### TASK PROMPT
A single number is required: the count of lines in the entries below that include the word "Westbury".

### INPUT FOR THIS TASK
== Segment start ==

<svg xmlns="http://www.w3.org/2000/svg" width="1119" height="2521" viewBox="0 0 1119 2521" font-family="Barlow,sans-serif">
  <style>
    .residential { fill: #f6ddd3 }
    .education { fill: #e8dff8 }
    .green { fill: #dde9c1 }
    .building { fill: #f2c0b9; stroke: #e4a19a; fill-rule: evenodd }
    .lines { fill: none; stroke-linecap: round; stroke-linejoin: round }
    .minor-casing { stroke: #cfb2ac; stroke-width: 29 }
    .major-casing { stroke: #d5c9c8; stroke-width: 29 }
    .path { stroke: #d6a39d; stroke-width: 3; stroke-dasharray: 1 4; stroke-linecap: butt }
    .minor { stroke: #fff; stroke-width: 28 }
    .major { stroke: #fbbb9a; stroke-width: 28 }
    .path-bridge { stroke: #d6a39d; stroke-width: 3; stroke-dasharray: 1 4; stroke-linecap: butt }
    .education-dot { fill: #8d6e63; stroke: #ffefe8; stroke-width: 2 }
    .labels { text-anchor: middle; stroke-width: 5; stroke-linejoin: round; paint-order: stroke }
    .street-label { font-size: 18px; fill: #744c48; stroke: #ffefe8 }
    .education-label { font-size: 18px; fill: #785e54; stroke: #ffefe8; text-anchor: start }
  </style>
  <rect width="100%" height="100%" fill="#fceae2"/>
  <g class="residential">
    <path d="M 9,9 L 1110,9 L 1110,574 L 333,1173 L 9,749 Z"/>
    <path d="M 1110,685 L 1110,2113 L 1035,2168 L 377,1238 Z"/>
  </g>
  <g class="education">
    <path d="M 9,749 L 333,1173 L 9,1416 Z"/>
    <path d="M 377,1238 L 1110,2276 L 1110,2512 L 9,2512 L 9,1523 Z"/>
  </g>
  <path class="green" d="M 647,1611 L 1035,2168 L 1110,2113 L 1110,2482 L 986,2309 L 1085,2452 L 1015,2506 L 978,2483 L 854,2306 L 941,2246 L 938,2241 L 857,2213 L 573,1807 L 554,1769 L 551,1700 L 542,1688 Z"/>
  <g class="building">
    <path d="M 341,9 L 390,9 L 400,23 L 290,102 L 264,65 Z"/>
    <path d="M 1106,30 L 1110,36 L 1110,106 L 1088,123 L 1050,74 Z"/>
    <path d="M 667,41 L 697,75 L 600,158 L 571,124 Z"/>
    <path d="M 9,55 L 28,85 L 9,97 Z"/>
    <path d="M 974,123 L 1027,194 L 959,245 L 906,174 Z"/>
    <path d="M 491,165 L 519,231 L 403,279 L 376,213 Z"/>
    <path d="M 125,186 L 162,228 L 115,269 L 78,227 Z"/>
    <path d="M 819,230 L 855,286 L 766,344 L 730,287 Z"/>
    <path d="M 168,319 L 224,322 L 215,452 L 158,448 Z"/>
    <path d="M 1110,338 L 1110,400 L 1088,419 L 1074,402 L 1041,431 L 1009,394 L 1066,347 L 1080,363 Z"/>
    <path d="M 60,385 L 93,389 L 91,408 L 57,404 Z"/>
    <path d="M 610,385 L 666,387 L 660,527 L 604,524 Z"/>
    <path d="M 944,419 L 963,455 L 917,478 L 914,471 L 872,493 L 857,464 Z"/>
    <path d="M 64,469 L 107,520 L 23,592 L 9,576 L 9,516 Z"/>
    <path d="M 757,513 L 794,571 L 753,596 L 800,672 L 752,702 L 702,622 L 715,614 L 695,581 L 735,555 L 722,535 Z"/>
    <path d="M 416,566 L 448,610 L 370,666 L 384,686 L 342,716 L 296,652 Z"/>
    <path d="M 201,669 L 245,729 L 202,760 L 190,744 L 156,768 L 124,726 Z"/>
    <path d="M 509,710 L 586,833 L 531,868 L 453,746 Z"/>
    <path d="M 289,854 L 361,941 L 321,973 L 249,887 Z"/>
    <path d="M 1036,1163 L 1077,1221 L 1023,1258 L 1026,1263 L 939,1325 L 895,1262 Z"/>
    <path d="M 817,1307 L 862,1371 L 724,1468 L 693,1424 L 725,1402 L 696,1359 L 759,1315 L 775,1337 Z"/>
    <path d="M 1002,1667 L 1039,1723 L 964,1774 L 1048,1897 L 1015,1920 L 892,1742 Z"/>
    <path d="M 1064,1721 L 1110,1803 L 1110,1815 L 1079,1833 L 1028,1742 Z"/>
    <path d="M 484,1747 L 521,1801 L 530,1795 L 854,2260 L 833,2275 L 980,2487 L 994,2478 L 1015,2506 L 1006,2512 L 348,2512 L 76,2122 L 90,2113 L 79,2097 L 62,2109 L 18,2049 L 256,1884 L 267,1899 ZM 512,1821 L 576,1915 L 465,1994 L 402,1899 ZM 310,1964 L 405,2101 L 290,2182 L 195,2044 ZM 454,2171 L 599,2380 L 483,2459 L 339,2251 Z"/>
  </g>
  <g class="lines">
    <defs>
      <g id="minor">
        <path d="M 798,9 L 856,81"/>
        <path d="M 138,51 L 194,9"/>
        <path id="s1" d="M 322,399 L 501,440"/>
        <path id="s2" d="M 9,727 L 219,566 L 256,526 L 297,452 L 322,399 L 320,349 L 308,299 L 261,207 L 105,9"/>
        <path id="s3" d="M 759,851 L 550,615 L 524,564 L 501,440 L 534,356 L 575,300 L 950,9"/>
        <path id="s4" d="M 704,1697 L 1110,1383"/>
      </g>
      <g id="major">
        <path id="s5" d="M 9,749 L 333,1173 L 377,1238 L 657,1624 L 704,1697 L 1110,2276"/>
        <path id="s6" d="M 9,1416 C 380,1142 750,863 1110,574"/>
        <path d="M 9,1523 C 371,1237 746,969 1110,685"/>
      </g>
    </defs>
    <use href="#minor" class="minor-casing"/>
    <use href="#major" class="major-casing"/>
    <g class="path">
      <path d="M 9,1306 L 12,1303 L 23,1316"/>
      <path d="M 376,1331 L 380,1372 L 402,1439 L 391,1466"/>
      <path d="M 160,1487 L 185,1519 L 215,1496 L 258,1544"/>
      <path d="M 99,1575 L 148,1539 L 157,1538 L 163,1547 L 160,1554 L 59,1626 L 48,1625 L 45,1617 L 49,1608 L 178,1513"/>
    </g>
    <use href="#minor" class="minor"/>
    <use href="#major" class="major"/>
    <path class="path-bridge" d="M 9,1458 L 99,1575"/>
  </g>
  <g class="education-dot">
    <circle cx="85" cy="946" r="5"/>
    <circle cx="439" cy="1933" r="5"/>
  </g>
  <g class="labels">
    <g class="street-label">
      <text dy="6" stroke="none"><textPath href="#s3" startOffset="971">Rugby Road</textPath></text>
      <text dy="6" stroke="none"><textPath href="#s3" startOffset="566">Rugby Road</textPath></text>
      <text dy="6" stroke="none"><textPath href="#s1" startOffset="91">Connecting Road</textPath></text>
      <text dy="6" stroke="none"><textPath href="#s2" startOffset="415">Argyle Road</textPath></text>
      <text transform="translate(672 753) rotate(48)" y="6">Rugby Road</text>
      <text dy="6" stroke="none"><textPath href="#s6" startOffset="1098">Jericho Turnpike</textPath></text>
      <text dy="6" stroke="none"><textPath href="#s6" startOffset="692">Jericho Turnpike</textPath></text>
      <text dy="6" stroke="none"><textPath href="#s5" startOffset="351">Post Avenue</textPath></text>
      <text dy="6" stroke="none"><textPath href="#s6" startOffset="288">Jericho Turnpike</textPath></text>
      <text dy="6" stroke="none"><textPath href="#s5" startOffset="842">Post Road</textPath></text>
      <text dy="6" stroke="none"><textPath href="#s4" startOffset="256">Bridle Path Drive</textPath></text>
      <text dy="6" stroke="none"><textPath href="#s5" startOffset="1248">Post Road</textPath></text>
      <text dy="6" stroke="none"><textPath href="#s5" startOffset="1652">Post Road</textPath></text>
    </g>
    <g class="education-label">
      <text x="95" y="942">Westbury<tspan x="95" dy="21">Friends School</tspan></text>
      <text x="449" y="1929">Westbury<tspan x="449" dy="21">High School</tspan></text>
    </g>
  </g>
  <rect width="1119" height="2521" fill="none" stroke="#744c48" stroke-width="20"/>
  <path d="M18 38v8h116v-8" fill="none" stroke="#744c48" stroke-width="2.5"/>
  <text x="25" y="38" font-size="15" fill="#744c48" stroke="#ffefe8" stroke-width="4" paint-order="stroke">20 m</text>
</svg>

== Segment end ==

### RESPONSE BOX
2